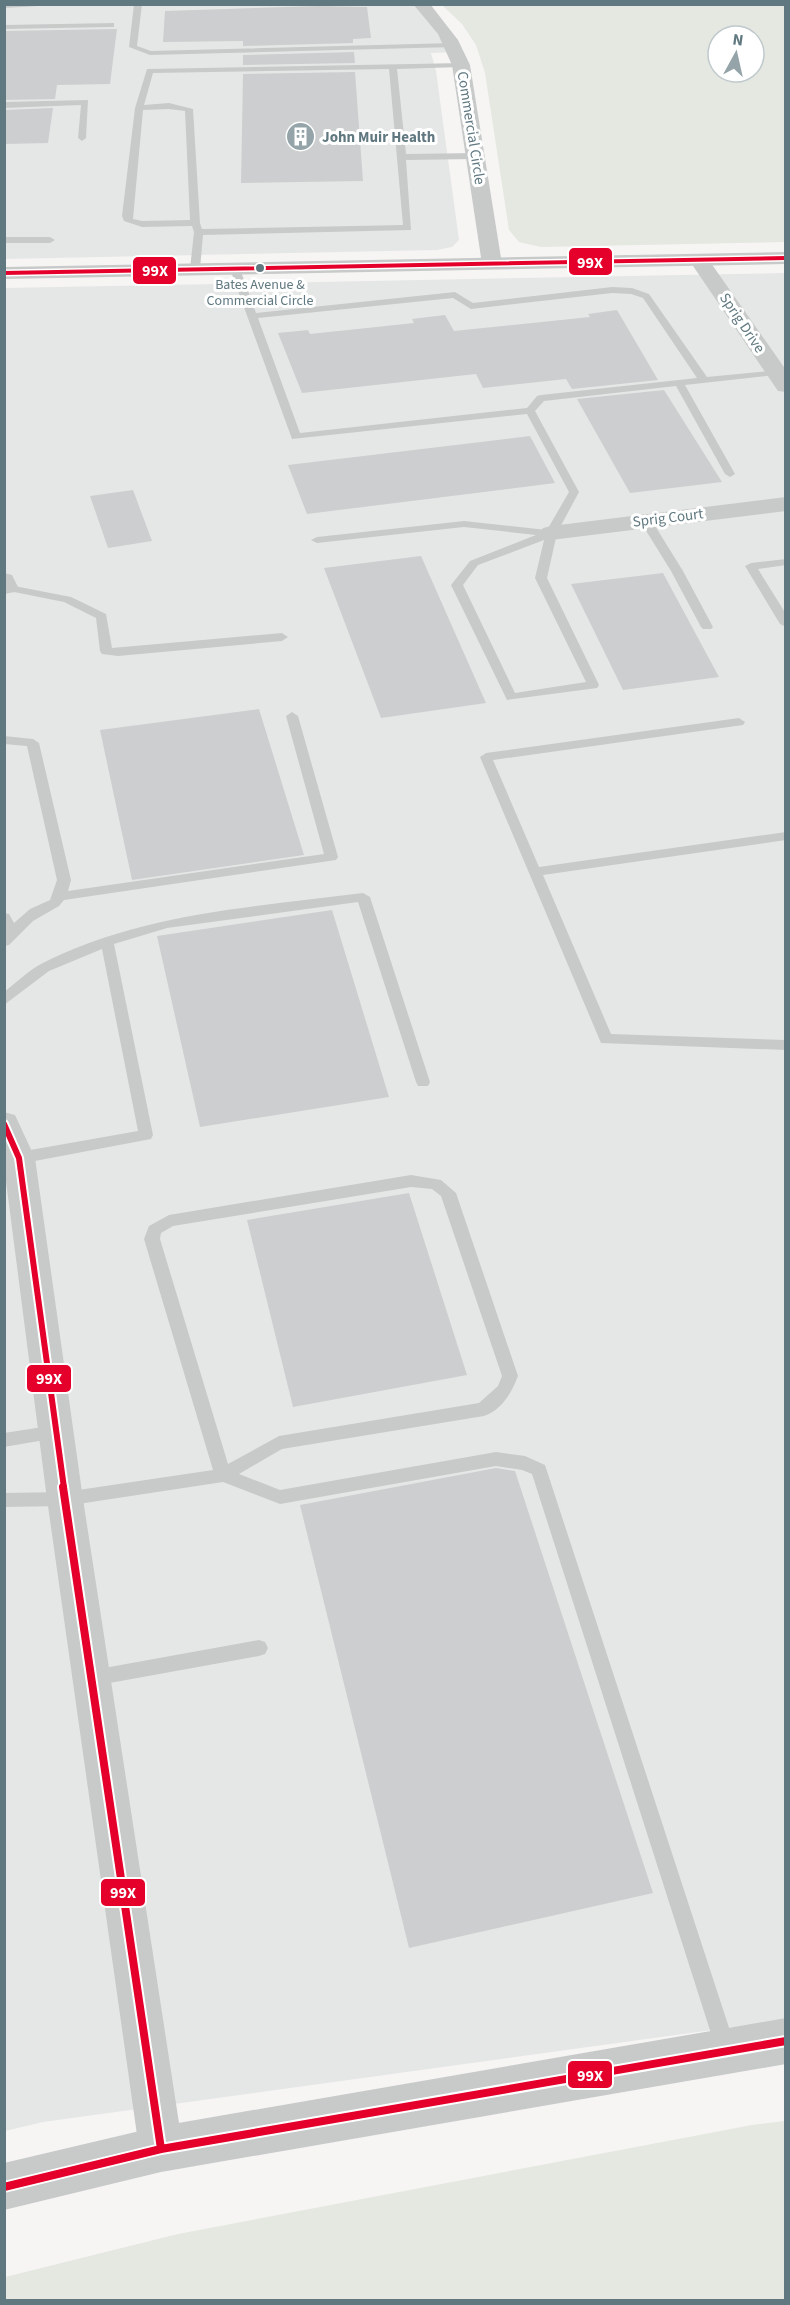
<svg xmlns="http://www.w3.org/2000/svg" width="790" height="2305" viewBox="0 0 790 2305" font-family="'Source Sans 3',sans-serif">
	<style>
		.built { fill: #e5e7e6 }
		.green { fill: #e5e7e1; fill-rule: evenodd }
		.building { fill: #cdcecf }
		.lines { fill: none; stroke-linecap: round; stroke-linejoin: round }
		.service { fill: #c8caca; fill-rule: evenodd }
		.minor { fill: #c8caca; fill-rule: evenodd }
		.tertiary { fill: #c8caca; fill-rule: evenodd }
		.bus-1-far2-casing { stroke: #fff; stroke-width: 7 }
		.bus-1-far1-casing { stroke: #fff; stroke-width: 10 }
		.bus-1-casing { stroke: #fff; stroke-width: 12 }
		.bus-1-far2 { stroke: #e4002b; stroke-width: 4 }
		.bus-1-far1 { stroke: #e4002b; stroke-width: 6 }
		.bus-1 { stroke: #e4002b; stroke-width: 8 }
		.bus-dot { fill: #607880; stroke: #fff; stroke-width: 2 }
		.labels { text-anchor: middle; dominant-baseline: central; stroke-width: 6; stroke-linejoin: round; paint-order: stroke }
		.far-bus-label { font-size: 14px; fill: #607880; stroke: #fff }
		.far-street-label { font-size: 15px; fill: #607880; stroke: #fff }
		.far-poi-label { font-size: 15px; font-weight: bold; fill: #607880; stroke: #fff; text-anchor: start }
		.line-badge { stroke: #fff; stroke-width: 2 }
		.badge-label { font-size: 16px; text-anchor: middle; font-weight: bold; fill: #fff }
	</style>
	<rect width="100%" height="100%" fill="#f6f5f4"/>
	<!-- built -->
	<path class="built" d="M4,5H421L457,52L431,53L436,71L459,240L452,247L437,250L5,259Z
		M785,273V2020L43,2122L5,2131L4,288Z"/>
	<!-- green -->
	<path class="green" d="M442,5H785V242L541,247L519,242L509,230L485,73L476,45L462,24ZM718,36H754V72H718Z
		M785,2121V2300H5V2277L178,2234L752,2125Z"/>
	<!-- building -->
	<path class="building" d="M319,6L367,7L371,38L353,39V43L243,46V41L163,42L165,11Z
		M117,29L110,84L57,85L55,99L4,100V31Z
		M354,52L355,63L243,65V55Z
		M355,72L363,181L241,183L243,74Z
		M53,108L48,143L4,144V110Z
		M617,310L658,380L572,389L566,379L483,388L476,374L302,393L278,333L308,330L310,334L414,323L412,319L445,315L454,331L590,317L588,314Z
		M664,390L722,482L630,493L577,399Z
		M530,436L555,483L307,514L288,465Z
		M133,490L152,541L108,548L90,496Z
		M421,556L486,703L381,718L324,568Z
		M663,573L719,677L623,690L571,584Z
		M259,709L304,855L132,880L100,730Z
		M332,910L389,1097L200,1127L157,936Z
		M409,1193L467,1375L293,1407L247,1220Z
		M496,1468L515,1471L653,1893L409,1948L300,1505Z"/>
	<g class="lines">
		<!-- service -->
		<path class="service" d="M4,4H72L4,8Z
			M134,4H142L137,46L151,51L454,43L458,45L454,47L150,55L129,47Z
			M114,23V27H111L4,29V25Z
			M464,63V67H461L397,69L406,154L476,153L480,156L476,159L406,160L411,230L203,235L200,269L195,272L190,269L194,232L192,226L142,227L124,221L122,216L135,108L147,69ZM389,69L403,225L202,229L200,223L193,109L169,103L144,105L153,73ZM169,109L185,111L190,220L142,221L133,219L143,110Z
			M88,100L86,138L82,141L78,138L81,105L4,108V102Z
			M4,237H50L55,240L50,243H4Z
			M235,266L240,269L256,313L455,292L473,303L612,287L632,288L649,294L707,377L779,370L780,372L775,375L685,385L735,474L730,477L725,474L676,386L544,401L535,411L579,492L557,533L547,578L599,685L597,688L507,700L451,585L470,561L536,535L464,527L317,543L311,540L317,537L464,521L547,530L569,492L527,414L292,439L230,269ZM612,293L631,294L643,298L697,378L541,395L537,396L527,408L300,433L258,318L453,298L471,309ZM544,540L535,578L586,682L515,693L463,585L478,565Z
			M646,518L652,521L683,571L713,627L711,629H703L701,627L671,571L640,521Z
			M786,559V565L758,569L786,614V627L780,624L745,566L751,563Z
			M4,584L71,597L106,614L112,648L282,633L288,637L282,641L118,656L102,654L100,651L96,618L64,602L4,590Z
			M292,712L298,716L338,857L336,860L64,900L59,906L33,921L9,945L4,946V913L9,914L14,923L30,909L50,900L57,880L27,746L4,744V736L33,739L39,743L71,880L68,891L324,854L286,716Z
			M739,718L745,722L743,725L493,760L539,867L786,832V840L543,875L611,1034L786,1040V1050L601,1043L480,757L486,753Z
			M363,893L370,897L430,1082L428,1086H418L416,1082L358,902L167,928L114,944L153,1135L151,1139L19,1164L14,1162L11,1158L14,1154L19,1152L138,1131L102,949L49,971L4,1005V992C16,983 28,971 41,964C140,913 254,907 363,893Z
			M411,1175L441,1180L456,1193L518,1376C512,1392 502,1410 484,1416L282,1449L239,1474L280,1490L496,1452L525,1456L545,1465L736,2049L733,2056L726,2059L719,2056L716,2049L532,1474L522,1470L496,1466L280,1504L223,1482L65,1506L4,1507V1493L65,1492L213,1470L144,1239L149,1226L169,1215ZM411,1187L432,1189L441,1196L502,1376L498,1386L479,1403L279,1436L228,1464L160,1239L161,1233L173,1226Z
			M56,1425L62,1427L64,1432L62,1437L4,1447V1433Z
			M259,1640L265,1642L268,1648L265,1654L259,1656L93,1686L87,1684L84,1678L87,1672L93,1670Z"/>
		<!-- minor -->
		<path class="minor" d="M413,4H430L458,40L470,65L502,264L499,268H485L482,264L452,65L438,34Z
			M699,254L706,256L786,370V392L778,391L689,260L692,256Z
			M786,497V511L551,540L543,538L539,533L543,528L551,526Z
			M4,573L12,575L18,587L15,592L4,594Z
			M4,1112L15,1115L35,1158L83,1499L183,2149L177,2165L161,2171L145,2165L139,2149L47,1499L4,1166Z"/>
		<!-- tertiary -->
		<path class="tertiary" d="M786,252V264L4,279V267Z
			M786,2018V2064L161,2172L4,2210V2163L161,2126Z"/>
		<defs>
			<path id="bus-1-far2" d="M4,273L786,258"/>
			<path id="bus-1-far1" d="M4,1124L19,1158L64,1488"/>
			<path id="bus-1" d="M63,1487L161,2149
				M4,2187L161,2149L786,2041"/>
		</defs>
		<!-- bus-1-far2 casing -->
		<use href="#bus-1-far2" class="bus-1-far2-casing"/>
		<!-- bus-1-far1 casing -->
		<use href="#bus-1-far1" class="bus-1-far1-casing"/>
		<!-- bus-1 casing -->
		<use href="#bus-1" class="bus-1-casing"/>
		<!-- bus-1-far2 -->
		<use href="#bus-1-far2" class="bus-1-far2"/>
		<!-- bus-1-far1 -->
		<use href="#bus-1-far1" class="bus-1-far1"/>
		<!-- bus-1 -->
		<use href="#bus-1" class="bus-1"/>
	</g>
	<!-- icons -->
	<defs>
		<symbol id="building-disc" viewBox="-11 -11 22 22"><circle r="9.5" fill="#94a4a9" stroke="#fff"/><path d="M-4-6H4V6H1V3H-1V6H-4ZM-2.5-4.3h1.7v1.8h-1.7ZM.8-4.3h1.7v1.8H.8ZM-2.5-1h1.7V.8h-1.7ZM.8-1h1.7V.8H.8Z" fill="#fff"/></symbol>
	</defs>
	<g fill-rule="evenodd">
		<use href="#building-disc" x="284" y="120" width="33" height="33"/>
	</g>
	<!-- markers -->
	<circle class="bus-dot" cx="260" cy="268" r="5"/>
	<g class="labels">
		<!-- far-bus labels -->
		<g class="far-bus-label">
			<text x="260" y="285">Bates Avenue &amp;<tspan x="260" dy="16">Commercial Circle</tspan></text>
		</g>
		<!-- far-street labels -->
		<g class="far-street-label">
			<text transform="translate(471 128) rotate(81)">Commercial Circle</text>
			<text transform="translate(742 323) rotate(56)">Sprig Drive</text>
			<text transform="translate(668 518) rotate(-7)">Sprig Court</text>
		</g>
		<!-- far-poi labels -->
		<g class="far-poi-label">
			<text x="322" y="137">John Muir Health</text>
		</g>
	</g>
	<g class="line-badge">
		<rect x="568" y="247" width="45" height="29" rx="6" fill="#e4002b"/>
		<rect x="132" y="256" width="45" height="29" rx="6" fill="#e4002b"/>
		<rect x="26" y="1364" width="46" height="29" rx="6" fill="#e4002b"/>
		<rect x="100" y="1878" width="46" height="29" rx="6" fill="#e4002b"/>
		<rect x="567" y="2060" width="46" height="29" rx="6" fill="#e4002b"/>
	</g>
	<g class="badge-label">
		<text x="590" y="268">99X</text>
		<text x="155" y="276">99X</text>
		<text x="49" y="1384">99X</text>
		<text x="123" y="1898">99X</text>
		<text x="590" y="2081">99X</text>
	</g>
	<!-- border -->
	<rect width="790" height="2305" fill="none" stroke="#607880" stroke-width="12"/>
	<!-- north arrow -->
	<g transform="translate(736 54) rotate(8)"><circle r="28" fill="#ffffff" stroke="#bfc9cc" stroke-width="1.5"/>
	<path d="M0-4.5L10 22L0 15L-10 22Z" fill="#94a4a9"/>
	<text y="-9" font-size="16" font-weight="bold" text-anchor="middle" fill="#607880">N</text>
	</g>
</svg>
══════
Every line of the listing that holds the word "lines" is to be found and copied.

▶ _The answer_:
		.lines { fill: none; stroke-linecap: round; stroke-linejoin: round }
	<g class="lines">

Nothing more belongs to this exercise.